The Pakistani rupee has plunged to its all-time low of Rs 100 against US dollar in open market after the country made a payment of $146 million to the International Monetary Fund (IMF) for a stand-by arrangement loan.

The payment was the first of two instalments to be paid in February. The second instalment of $395 million is due on February 26, officials told the media.

The payment of $146 million put pressure on Pakistan’s dwindling foreign exchange reserves and took the rupee to a new low against US dollar.

After opening at 99.30 in open market, Pakistani rupee yesterday plunged to the 100 rupee mark. “This is the first time rupee has weakened to beyond 100 rupee mark,” Intikhab Ahmed, analyst, Capital Investments, said.

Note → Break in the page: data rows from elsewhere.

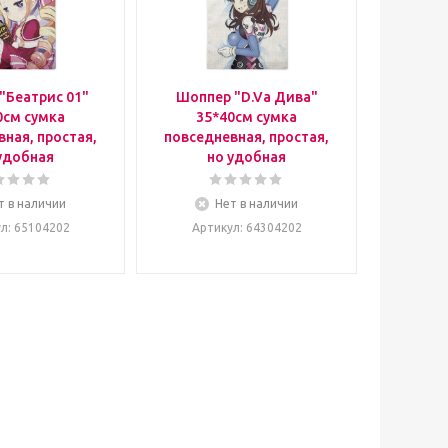
"Беатрис 01"
Шоппер "D.Va Дива"
0см сумка
35*40см сумка
ная, простая,
повседневная, простая,
удобная
но удобная
т в наличии
Нет в наличии
ул
: 65104202
Артикул
: 64304202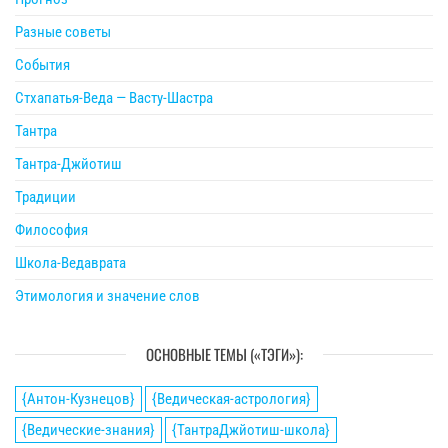
Разные советы
События
Стхапатья-Веда — Васту-Шастра
Тантра
Тантра-Джйотиш
Традиции
Философия
Школа-Ведаврата
Этимология и значение слов
ОСНОВНЫЕ ТЕМЫ («ТЭГИ»):
{Антон-Кузнецов}
{Ведическая-астрология}
{Ведические-знания}
{ТантраДжйотиш-школа}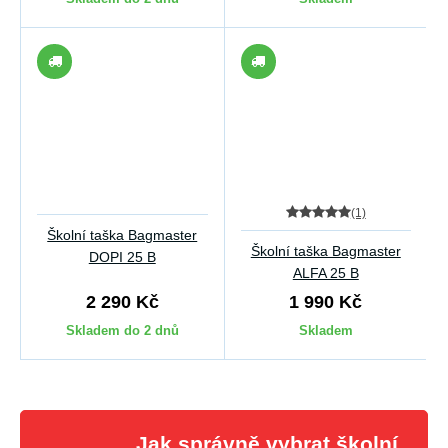
(1)
Školní taška Bagmaster
Školní taška Bagmaster
DOPI 25 B
ALFA 25 B
2 290 Kč
1 990 Kč
Skladem do 2 dnů
Skladem
Jak správně vybrat školní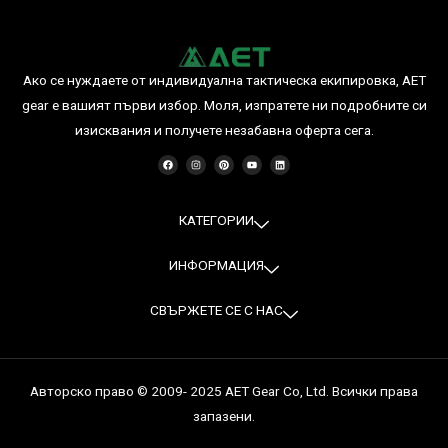
Ако се нуждаете от индивидуална тактическа екипировка, AET
gear е вашият първи избор. Моля, изпратете ни подробните си
изисквания и получете незабавна оферта сега.
F
I
P
Y
L
a
n
i
o
i
c
s
n
u
n
e
t
t
t
k
b
a
e
u
e
o
g
r
b
d
o
r
e
e
i
КАТЕГОРИИ
k
a
s
n
m
t
ИНФОРМАЦИЯ
СВЪРЖЕТЕ СЕ С НАС
Авторско право © 2009- 2025 AET Gear Co, Ltd. Всички права
запазени.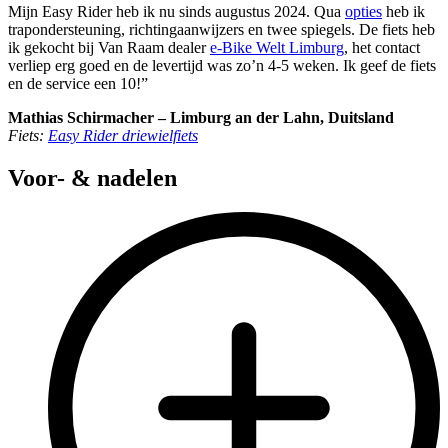
Mijn Easy Rider heb ik nu sinds augustus 2024. Qua
opties
heb ik
trapondersteuning, richtingaanwijzers en twee spiegels. De fiets heb
ik gekocht bij Van Raam dealer
e-Bike Welt Limburg
, het contact
verliep erg goed en de levertijd was zo’n 4-5 weken. Ik geef de fiets
en de service een 10!”
Mathias Schirmacher – Limburg an der Lahn, Duitsland
Fiets:
Easy Rider driewielfiets
Voor- & nadelen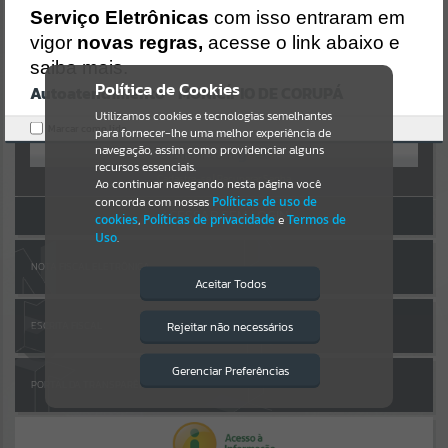
Uncaught SyntaxError: Unexpected token '('
AUTOATENDIMENTO
Serviço Eletrônicas
com isso entraram em
https://corupa.atende.net/cidadao/pagina/static/bundle/wpo_index
_2_base_l2_portal_editores_sync_dd63a725aa1a3e42e62571aa199b6
vigor
novas regras,
acesse o link abaixo e
Por favor, aguarde...
7e2.js?v=816ac05d:47
saiba mais.
Verificar Mais Detalhes
Política de Cookies
Autoatendimento - MUNICÍPIO DE CORUPÁ
SUBPORTAIS
OK
Entrar
Utilizamos cookies e tecnologias semelhantes
Marcar como lido.
para fornecer-lhe uma melhor experiência de
OU
Por favor, aguarde...
navegação, assim como providenciar alguns
recursos essenciais.
Cadastre-se
|
Recuperar Senha
Ao continuar navegando nesta página você
concorda com nossas
Políticas de uso de
SERVIÇOS
ACESSAR SEM LOGIN
cookies
,
Políticas de privacidade
e
Termos de
Uso
.
Por favor, aguarde...
NOTA FISCAL ELETRÔNICA
Aceitar Todos
EVENTOS
Rejeitar não necessários
ESCRITA FISCAL
Isto significa que diversos recursos
providenciados poderão não estar
Por favor, aguarde...
disponíveis.
Gerenciar Preferências
PORTAL DA TRANSPARÊNCIA
PÁGINAS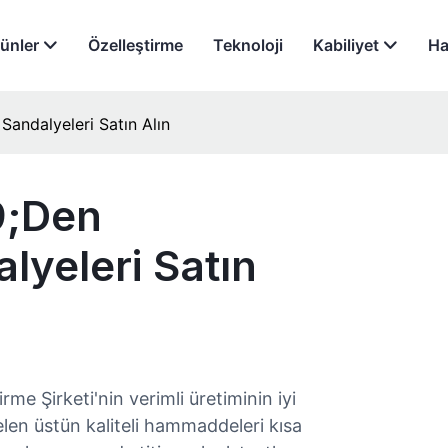
ünler
Özelleştirme
Teknoloji
Kabiliyet
Ha
ndalyeleri Satın Alın
9;den
yeleri Satın
me Şirketi'nin verimli üretiminin iyi
 gelen üstün kaliteli hammaddeleri kısa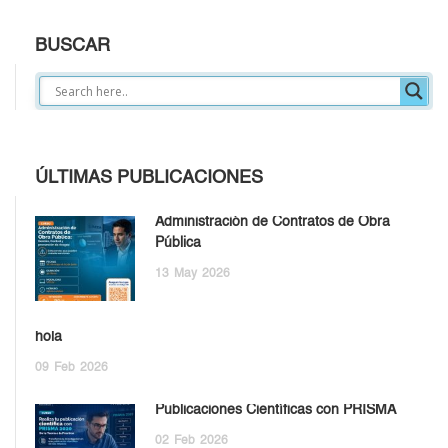
BUSCAR
ÚLTIMAS PUBLICACIONES
Administración de Contratos de Obra
Pública
13
May
2026
hola
09
Feb
2026
Publicaciones Científicas con PRISMA
02
Feb
2026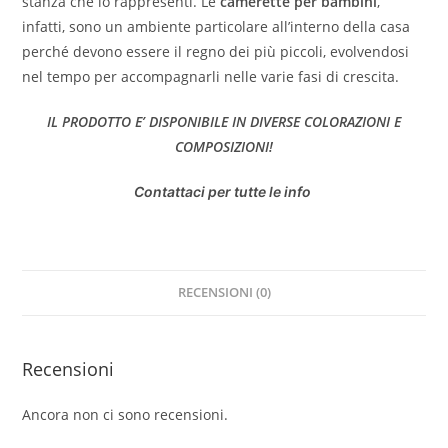
stanza che lo rappresenti. Le
camerette per bambini
,
infatti, sono un ambiente particolare all’interno della casa
perché devono essere il regno dei più piccoli, evolvendosi
nel tempo per accompagnarli nelle varie fasi di crescita.
IL PRODOTTO E’ DISPONIBILE IN DIVERSE COLORAZIONI E
COMPOSIZIONI!
Contattaci per tutte le info
RECENSIONI (0)
Recensioni
Ancora non ci sono recensioni.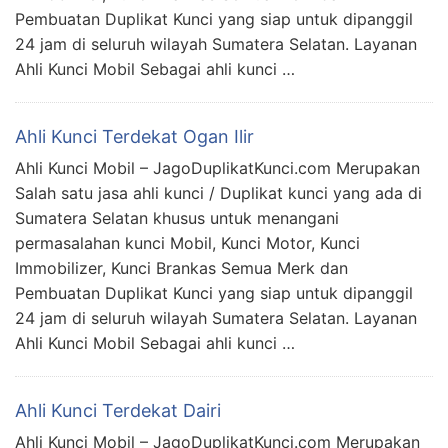
Pembuatan Duplikat Kunci yang siap untuk dipanggil
24 jam di seluruh wilayah Sumatera Selatan. Layanan
Ahli Kunci Mobil Sebagai ahli kunci …
Ahli Kunci Terdekat Ogan Ilir
Ahli Kunci Mobil – JagoDuplikatKunci.com Merupakan
Salah satu jasa ahli kunci / Duplikat kunci yang ada di
Sumatera Selatan khusus untuk menangani
permasalahan kunci Mobil, Kunci Motor, Kunci
Immobilizer, Kunci Brankas Semua Merk dan
Pembuatan Duplikat Kunci yang siap untuk dipanggil
24 jam di seluruh wilayah Sumatera Selatan. Layanan
Ahli Kunci Mobil Sebagai ahli kunci …
Ahli Kunci Terdekat Dairi
Ahli Kunci Mobil – JagoDuplikatKunci.com Merupakan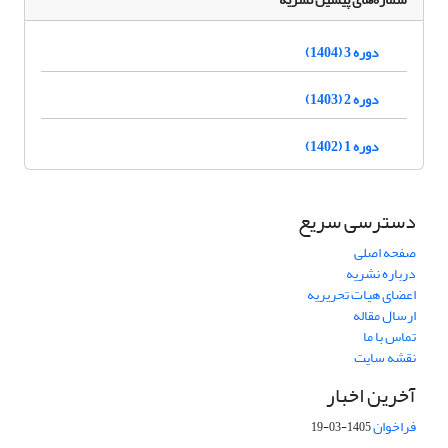
دوره 3 (1404)
دوره 2 (1403)
دوره 1 (1402)
دسترسی سریع
صفحه اصلی
درباره نشریه
اعضای هیات تحریریه
ارسال مقاله
تماس با ما
نقشه سایت
آخرین اخبار
فراخوان
1405-03-19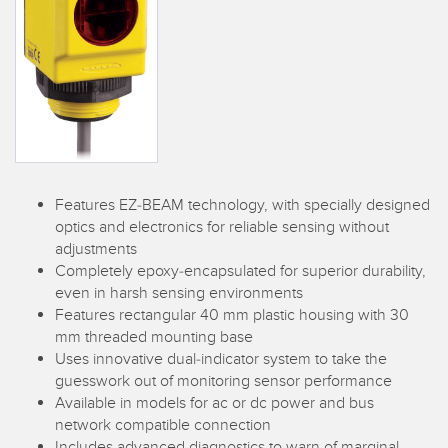
SENSORES
IIOT Y LA FÁBRICA
INTELIGENTE
Sensores Fotoeléctricos
Call for Parts, Service, or Pallet Pickup
Medición de Distancia Láser
Leading Edge Detection
Cortinas de Medición
Machine Monitoring/Overall Equipment Effectiveness
Tiempo de Vuelo
Features EZ-BEAM technology, with specially designed
Monitoreo de Condiciones: Mantenimiento Predictivo y
Sensores de Radar
Preventivo
optics and electronics for reliable sensing without
adjustments
Sensores Ultrasónicos
Eficiencia General de Los Equipos (OEE)
Completely epoxy-encapsulated for superior durability,
even in harsh sensing environments
Amplificadores de Fibra Óptica
Mantenimiento Predictivo
Features rectangular 40 mm plastic housing with 30
mm threaded mounting base
Fiber Optics
Mantenimiento Predictivo
Uses innovative dual-indicator system to take the
Slot and Label Sensors
guesswork out of monitoring sensor performance
Monitoreo Remoto
Available in models for ac or dc power and bus
Sensores de Marca de Registro, Color y Luminiscencia
Monitoreo de Nivel en Tanque
network compatible connection
Includes advanced diagnostics to warn of marginal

The Pakistani rupee was worth about 60 to a US dollar five years ago. Currency experts said the rupee had lost 39 per cent of its value against the US dollar since March 2008.

Experts further said Pakistani rupee is likely to remain under pressure because of repayments to the IMF as foreign exchange reserves have declined from $10.8 billion at the end of June 2012 to $8.7 billion on January 31, 2013.

It availed of the stand-by arrangement loan of $7.80 billion from IMF in March 2008 to cope with a fragile economy hit by terrorist attacks and lack of foreign investment.

According to State Bank of Pakistan, the country has to pay $4.8 billion to the IMF till June 2014.

Experts said Pakistan currently has funds to pay for the import of food, edible oil and crude oil for only two-and-half months.

Some experts said the country might even have to seek a fresh loan from the IMF to repay the earlier stand-by arrangement loan if steps are not taken to control the poor economic conditions and deteriorating law and order situation.

The government’s debt stood at over Rs 12.60 lakh crore on December 15, 2012, which was almost double that of Rs 6.37 lakh crore during the corresponding period in 2011.